L'annuncio del presidente alla luce degli ultimi dati epidemiologici che consentono il rientro in classe. Per le superiori si attende la decisione del Governo che sarà contenuta del dpcm del 16 gennaio, ma la Regione ha già organizzato il piano del trasporto pubblico prevedendo corse aggiuntive in provincia di Campobasso e in quella di Isernia.

A grandi linee il piano per il rientro in classe è pronto. E l’andamento dell’epidemia in Molise rende possibile, per il momento, “l’inizio delle attività scolastiche in presenza per il 18 gennaio”: l’annuncio del governatore Donato Toma questa mattina, 12 gennaio, durante il vertice che si è tenuto in Consiglio regionale e volto a fare il punto della situazione sui contagi e sul piano vaccinale.

Lunedì prossimo la campanella tornerà a suonare per tutti gli studenti: terminate le festività natalizie, le lezioni sono riprese a distanza, ad accezione di quei Comuni i cui sindaci hanno deciso di derogare dall’ordinanza dello stesso presidente della Regione.

Scuole elementari chiuse o aperte, i sindaci si dividono e molti protestano: “Siamo senza dati”

Lo stesso presidente aveva stabilito di sospendere la didattica in presenza nelle scuole secondarie di primo grado agli inizi di dicembre, dando la possibilità ai sindaci di fare scelte diverse sulle elementari, in base all’andamento dei contagi nei centri di loro competenza. Alcuni avevano deciso di mantenere chiuse le scuole per via della carenza delle informazioni sui contagi fornite dall’azienda sanitaria regionale.

Ora “i dati epidemiologici e organizzativi rendono possibile, al momento, l’inizio delle attività scolastiche in presenza per il 18 gennaio”, le parole del capo della Giunta regionale.

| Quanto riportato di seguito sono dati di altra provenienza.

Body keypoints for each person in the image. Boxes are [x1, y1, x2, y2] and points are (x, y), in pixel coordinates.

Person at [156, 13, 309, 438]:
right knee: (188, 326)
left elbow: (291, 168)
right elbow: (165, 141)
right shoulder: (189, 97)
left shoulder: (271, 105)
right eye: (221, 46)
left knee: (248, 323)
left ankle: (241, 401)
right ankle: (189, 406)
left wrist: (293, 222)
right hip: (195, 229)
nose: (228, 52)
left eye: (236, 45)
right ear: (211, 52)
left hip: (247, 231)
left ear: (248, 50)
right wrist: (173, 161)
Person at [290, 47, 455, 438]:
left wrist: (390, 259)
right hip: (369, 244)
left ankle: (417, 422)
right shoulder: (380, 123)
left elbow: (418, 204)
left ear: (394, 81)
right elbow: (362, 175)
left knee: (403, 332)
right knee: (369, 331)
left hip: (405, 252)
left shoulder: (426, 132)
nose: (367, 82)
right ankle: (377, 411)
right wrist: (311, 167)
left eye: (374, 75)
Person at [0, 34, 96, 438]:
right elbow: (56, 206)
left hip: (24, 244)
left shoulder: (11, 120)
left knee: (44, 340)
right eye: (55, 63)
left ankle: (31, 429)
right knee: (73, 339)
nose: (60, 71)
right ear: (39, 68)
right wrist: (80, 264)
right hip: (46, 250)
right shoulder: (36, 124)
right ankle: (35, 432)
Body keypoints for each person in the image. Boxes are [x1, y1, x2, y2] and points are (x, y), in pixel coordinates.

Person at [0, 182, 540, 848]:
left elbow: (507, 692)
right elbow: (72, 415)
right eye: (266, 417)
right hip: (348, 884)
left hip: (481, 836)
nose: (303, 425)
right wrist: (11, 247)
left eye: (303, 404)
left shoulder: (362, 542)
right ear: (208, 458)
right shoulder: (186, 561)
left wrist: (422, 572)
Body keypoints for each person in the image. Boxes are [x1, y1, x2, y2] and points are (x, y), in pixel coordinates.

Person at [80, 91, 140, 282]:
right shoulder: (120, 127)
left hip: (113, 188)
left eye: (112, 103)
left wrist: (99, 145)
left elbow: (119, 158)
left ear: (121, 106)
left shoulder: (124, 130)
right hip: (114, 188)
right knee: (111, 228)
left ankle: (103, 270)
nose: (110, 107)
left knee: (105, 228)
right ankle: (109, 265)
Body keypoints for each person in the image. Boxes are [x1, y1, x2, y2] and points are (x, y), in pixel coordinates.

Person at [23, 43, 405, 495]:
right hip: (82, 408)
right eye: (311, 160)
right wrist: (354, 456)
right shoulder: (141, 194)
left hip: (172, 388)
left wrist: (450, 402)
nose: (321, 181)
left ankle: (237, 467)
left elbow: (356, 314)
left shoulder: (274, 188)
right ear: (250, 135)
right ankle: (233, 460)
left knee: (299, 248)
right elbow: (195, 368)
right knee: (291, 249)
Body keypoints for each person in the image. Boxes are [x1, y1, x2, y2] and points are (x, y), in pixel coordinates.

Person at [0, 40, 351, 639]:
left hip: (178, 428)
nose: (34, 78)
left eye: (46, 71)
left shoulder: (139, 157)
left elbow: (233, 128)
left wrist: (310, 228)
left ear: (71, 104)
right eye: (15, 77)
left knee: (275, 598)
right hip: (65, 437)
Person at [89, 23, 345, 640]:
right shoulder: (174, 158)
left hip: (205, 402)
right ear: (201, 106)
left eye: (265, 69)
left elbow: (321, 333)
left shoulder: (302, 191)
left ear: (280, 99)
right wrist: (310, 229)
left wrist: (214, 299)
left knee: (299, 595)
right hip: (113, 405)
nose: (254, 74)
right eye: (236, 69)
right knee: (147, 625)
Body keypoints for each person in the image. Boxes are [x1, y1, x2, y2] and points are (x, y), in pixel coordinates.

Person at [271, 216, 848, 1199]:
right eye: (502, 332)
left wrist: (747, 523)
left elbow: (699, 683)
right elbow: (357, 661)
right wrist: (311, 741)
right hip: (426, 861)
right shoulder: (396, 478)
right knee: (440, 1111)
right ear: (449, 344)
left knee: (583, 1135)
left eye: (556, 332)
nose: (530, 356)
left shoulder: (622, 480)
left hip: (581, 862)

Mentre per gli studenti degli istituti superiori la didattica sarà ancora a distanza, non è chiaro se al 75% come prevedeva il provvedimento del governo dello scorso ottobre che poi a dicembre ha deciso di imporre le lezioni on line al 100% per le scuole secondarie di primo e secondo grado. Le modalità con cui i ragazzi delle superiori rientranno in classe dipenderà dalle norme contenute nel nuovo dpcm del 16 gennaio e nel quale uno dei nodi principali da sciogliere sarà proprio questo.

Intanto la Regione si è organizzata aumentando le corse a disposizione degli studenti: ce ne saranno oltre 100 in più. “Con la supervisione delle Prefetture competenti, è stato strutturato un Piano dei trasporti che vede l’implementazione di 85 corse aggiuntive per la provincia di Campobasso e 25 per quella di Isernia”, ha dichiarato il governatore. “Il rafforzamento del Piano dei trasporti è dimensionato per una presenza al 75%, e può sostenere, ovviamente, anche una presenza al 50%”. Quindi i mezzi saranno a disposizione degli studenti delle superiori anche in base alla capienza prevista dal Governo.

Inoltre nel Piano del trasporto pubblico rafforzato saranno coinvolti gli uomini della Protezione civile regionale che saranno impiegati nei terminal degli autobus e  davanti alle scuole per evitare assembramenti.